Average achievement of all Virginia high school seniors — including private and home-schooled students — increased six points in reading, two points in mathematics and three points in writing. Virginia’s all-student average of 516 in reading is 20 points higher than the national all-student average of 496. The commonwealth’s all-student average of 514 in mathematics is equal to the national all-student average. Virginia’s all-student average writing score of 498 is ten points higher than the national average.
2013 SAT Virginia All-Student Mean Scores
While the number of Virginia students taking the rival ACT is increasing, the SAT remains the dominant college-entrance examination in Virginia.
The College Board also reported that the number of Virginia public school students who took at least one Advanced Placement (AP) examination during their high school career increased by 1.1 percent this year, and the number of tests taken increased by 2.6 percent.

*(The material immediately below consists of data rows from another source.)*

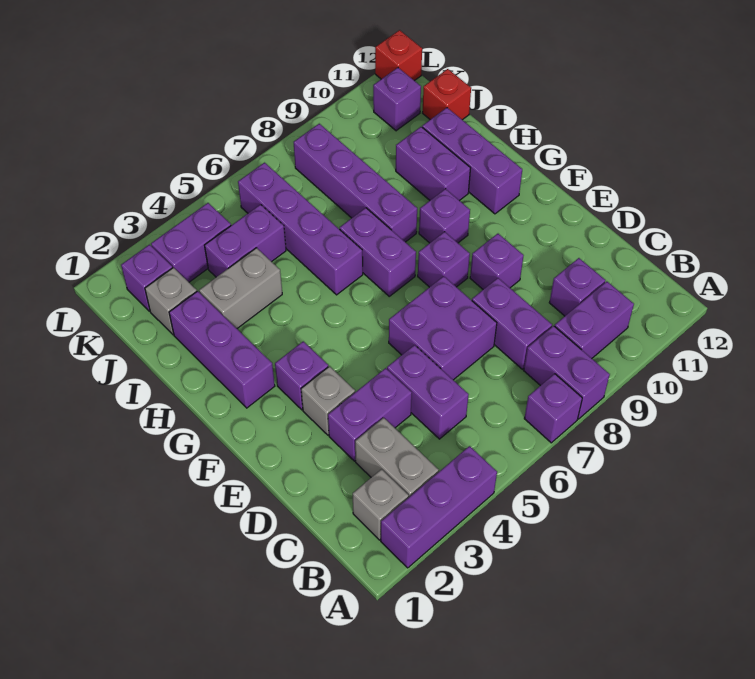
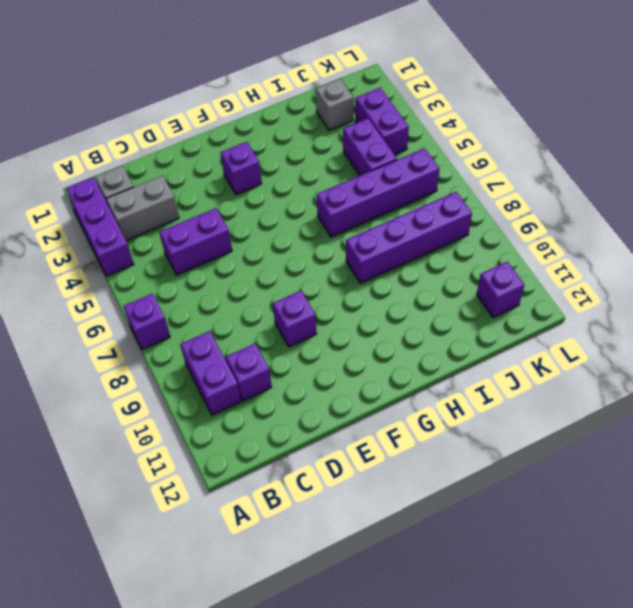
none -> purple 1x2 brick [524,326,610,419]
none -> purple 1x2 brick [472,278,552,369]
none -> purple 1x2 brick [328,368,412,461]
none -> purple 2x2 brick [389,276,497,380]

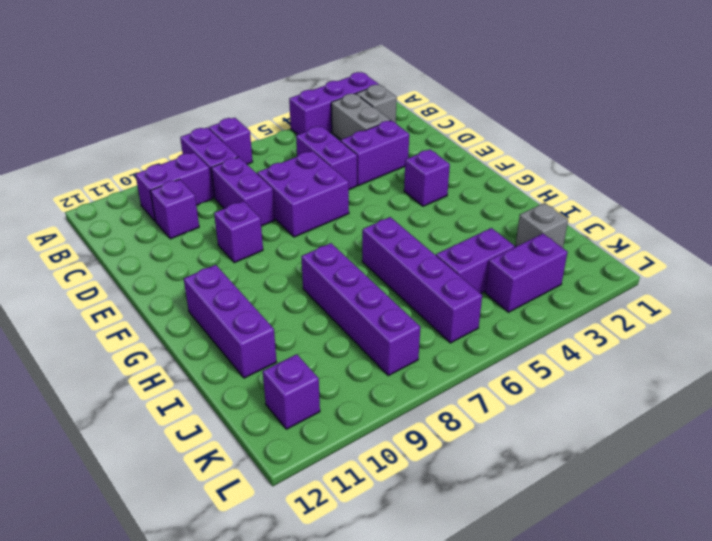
none -> grey 1x1 brick [301,366,355,435]
none -> purple 1x1 brick [418,232,470,287]
none -> purple 1x3 brick [169,291,275,408]
none -> purple 1x2 brick [340,208,416,296]

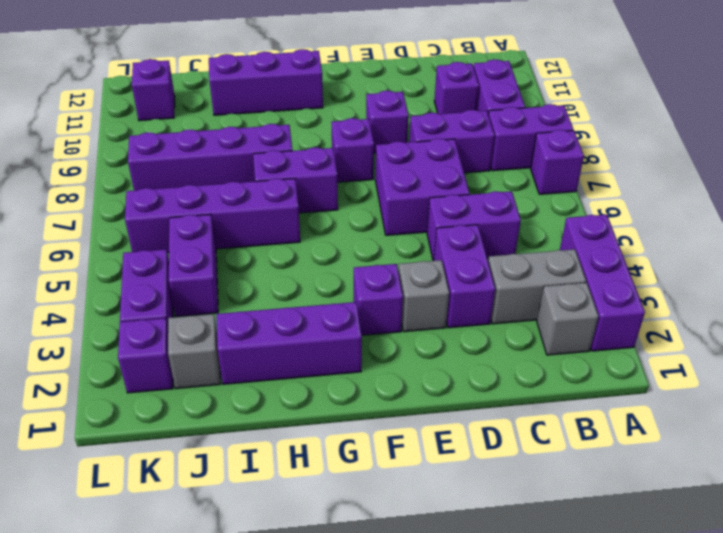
none -> purple 1x1 brick [419,189,470,243]
none -> purple 1x2 brick [396,127,470,201]
none -> grey 1x2 brick [199,248,282,328]
none -> red 1x1 brick [423,69,471,120]

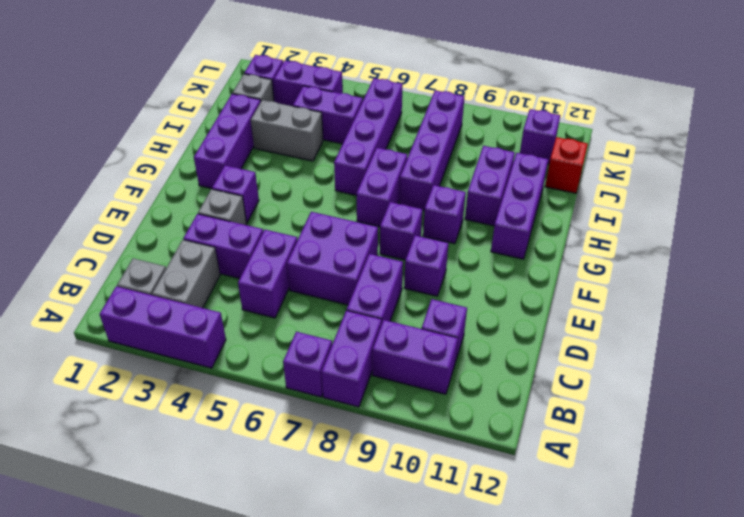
none -> red 1x1 brick [375,30,422,81]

The number of AP examinations taken by 2013 public school graduates that qualified for college credit increased by 2.8 percent. Of the 136,662 AP tests taken by Virginia public school students, 82,420, or 60.3 percent, earned a grade of 3 or higher.
The College Board’s February 2013 Advanced Placement Report to the Nation ranked Virginia fifth in the nation in achievement on AP examinations. The College Board will use the AP data released today to update its state rankings early next year.